Following the American Civil War Sesquicentennial with day by day writings of the time, currently 1863.

December 4.—A sharp fight occurred between six United States gunboats lying off Port Royal, on the Rappahannock River, Va., and the rebel batteries behind the town. The firing was very rapid, and lasted about two hours, completely riddling some of the houses, when the rebels ceased firing, and the gunboats dropped down the river one and a half miles. Some of the rebel shot struck very near the boats, but no damage was done them.

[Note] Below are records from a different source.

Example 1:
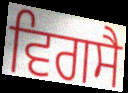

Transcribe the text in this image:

ਵਿਗਸੈ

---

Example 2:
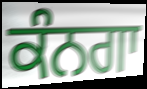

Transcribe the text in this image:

ਕੰਨਗਾ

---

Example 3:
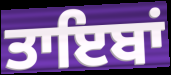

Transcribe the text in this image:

ਤਾਇਬਾਂ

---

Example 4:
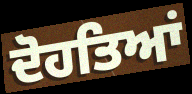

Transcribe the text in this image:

ਦੋਹਤਿਆਂ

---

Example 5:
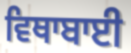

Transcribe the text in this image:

ਵਿਥਾਬਾਈ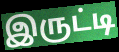
இருட்டி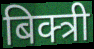
बिक्त्री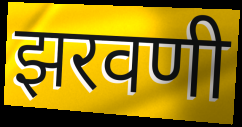
झरवणी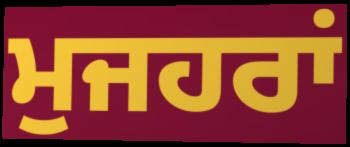
ਮੁਜਹਰਾਂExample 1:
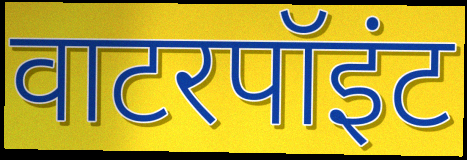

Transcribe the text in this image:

वाटरपॉइंट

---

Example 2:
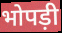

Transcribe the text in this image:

भोपड़ी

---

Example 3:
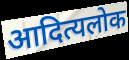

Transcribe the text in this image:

आदित्यलोक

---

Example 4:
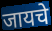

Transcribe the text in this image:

जायचे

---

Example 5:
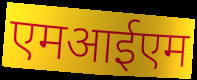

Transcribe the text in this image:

एमआईएम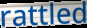
rattled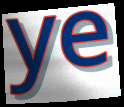
yeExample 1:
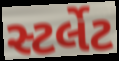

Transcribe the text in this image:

સ્ટર્લેટ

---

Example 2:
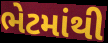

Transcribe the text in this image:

ભેટમાંથી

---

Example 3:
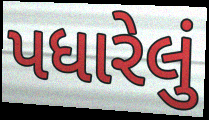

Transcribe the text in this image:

પધારેલું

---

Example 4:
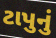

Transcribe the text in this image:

ટાપુનું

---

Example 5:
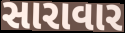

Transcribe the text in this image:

સારાવારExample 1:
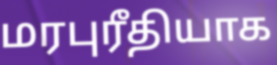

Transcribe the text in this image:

மரபுரீதியாக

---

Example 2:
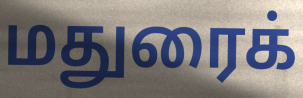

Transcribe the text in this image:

மதுரைக்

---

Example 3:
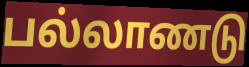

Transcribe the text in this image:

பல்லாணடு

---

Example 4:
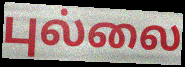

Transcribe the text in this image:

புல்லை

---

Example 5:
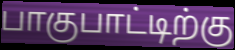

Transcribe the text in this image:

பாகுபாட்டிற்குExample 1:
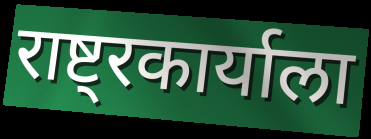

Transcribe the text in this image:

राष्ट्रकार्याला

—The North-Carolina House of Commons unanimously passed a series of resolutions, expressive of their confidence in the patriotism and uprightness of Jefferson Davis, and his ability to sustain the government of the rebels; also heartily approving the policy for the conduct of the war set forth by Governor Vance, and finally declaring that the “separation was final, and that North-Carolina would never consent to reunion at any time or upon any terms.”—A skirmish took place near Tuscumbia, Ala., in which the rebels were compelled to abandon their camps, after losing a large number of horses, and seventy taken prisoners.—Winchester, Va., surrendered to a reconnoitring force of Union troops under the command of General Geary.—(Doc. 59.)

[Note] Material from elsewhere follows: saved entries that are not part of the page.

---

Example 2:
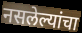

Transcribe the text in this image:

नसलेल्यांचा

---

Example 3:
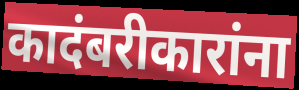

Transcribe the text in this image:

कादंबरीकारांना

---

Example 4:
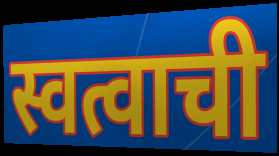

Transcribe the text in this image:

स्वत्वाची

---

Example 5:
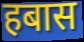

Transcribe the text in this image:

हबासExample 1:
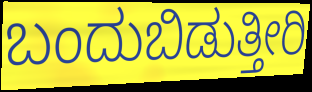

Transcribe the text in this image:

ಬಂದುಬಿಡುತ್ತೀರಿ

—A Sharp fight took place at Watervalley, Miss., between two brigades of Union troops, commanded by Colonels Hatch and Lee, and a large body of rebels. After a charge from the Union troops, the rebels were routed, leaving three hundred of their number, and fifty horses in the hands of the Unionists.

—The rebel General Hindman, before making his attack on the National forces in Arkansas, issued an address to his soldiers, in which he told them what to do, and what not to do in battle.— (Doc. 60.)